Après mon bac, je me suis lancé dans l’aventure de la licence de droit.

Mais très vite, je me suis senti submergé par la charge de travail et la désorganisation qui régnait à la fac.

Je n’arrivais pas à comprendre ce que les profs attendaient de moi, et à m’organiser pour travailler efficacement.

Mes résultats étaient irréguliers, et pas à la hauteur de mes espérances.

J’ai alors décidé de me prendre en main et grâce à une organisation efficace et à une méthode de travail originale, mes résultats se sont considérablement améliorés.
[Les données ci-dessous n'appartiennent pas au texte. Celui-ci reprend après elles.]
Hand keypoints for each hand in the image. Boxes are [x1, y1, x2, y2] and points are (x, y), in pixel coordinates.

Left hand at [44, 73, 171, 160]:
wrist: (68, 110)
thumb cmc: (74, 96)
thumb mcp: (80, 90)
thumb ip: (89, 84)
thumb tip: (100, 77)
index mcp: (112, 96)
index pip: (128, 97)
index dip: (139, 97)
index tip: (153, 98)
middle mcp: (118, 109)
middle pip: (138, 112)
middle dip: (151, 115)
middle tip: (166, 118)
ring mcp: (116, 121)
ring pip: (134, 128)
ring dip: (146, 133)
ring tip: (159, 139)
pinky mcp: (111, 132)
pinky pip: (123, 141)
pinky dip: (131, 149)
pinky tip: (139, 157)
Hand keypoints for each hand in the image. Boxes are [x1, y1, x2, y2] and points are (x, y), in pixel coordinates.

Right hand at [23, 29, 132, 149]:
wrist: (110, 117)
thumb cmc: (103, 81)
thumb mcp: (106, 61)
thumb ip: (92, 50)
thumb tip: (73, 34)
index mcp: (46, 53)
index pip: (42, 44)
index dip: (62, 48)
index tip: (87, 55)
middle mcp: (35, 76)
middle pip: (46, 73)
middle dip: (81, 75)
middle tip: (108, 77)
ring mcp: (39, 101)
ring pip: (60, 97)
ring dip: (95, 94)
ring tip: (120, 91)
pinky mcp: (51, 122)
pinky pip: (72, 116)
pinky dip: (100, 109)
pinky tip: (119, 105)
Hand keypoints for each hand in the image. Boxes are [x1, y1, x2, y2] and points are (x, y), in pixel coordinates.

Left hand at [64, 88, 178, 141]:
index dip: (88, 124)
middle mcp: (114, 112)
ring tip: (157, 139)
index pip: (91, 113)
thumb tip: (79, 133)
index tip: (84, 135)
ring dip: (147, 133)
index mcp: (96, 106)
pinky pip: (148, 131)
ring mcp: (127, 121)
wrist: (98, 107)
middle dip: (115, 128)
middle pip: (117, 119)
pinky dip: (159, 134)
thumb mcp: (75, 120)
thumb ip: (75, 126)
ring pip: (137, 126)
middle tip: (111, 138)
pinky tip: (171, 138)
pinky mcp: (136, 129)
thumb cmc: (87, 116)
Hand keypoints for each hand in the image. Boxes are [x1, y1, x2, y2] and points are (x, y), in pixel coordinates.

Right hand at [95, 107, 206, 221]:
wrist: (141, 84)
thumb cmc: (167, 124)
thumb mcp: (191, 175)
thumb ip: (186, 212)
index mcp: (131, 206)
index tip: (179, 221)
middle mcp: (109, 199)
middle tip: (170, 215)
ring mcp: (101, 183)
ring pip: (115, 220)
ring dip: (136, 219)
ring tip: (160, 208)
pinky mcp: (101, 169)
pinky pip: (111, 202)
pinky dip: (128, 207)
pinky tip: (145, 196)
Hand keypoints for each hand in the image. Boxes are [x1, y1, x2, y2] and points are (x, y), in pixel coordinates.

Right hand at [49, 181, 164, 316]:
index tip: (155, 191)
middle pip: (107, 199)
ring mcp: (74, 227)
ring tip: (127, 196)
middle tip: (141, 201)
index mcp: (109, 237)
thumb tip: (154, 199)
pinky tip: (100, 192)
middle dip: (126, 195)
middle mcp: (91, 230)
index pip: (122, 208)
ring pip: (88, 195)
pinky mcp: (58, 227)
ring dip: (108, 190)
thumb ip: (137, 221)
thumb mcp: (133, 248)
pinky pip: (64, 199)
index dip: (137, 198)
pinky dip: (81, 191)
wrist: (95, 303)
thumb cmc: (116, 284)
J’ai finalement validé ma licence avec mention (plus de 13 de moyenne) et mon master 1 en droit des affaires avec près de 15 de moyenne.

Ces bons résultats m’ont ouvert les portes d’un prestigieux master 2 de droit financier à la Sorbonne à Paris, et des plus grands cabinets d’avocats d’affaires internationaux.

J’ai ainsi pu travailler dans des cabinets anglo-saxons très réputés à Paris, avec des gens brillants, sur des dossiers passionnants, et dans des conditions optimales.

A travers ce blog, je souhaite aider un maximum d’étudiants en droit à atteindre leurs objectifs.